Chapitre VI. Des mauvais traducteurs, et de ne traduire les poètes.
Mais que dirai-je d'aucuns, vraiment mieux dignes d'être appelés traditeurs, que
traducteurs? vu qu'ils trahissent ceux qu'ils entreprennent exposer, les
frustrant de leur gloire, et par même moyen séduisent les lecteurs ignorants,
leur montrant le blanc pour le noir; qui, pour acquérir le nom de savants,
traduisent à crédit les langues, dont jamais ils n'ont entendu les premiers
éléments, comme l'hébraïque et la grecque; et encore pour mieux se faire valoir,
se prennent aux poètes, genre d'auteurs certes auquel si je savais, ou voulais
traduire, je m'adresserais aussi peu, à cause de cette divinité d'invention,
qu'ils ont plus que les autres, de cette grandeur de style, magnificence de
mots, gravité de sentences, audace et variété de figures, et mille autres
lumières de poésie; bref cette énergie, et ne sais quel esprit, qui est en leurs
écrits, que les Latins appelleraient genius. Toutes lesquelles choses se peuvent
autant exprimer en traduisant, comme un peintre peut représenter l'âme avec le
corps de celui qu'il entreprend tirer après le naturel. Ce que je dis ne
s'adresse pas à ceux qui, par le commandement des princes et grands seigneurs,
traduisent les plus fameux poètes grecs et latins; parce que l'obéissance qu'on
doit à tels personnages ne reçoit aucune excuse en cet endroit; mais bien
j'entends parler à ceux qui, de gaîté de coeur (comme on dit), entreprennent
telles choses légèrement et s'en acquittent de même. O Apollon! ô Muses!

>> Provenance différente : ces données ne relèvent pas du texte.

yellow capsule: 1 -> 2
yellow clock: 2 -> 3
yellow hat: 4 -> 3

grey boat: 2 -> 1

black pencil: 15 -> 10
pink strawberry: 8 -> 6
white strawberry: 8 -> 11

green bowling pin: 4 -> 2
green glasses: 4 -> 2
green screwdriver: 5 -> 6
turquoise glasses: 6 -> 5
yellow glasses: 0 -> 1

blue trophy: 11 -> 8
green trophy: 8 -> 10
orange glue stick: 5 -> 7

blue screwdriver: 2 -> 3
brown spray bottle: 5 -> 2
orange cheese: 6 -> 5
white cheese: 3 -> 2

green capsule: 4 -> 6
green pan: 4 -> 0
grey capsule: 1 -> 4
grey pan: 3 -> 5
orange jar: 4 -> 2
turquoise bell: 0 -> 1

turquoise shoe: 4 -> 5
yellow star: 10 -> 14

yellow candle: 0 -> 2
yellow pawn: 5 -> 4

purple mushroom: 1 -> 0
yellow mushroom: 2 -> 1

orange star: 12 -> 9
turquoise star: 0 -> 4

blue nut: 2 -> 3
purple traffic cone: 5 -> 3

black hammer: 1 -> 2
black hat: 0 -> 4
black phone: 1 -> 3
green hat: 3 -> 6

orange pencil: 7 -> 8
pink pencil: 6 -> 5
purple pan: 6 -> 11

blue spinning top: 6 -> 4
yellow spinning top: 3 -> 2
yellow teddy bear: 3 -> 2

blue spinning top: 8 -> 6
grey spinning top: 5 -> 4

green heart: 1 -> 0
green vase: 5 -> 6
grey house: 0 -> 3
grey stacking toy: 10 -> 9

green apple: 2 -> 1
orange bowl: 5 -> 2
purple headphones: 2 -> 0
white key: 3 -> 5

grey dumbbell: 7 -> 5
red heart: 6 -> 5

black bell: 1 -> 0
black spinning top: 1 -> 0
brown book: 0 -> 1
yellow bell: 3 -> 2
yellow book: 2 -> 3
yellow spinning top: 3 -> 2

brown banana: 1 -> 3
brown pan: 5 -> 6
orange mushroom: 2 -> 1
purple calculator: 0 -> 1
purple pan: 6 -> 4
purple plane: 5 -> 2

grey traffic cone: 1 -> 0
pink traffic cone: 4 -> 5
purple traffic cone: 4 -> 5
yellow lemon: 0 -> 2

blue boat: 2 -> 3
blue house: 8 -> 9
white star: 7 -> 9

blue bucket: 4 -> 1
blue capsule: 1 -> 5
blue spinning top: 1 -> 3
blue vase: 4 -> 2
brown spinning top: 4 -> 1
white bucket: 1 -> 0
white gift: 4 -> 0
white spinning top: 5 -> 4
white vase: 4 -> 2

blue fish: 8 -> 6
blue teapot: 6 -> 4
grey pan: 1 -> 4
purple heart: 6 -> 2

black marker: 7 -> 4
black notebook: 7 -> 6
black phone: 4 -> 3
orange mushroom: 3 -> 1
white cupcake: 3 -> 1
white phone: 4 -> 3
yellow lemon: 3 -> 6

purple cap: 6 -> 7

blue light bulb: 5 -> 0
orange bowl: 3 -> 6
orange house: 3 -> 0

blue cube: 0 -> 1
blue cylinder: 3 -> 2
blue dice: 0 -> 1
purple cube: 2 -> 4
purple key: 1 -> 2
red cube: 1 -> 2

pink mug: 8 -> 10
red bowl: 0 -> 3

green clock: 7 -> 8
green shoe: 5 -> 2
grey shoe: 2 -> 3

profaner ainsi les sacrées reliques de l'antiquité! Mais je n'en dirai autre
chose. Celui donc qui voudra faire oeuvre digne de prix en son vulgaire, laisse
ce labeur de traduire, principalement les poètes, à ceux qui de chose laborieuse
et peu profitable, j'ose dire encore inutile, voire pernicieuse à
l'accroissement de leur langue, emportent à bon droit plus de modestie que de
gloire.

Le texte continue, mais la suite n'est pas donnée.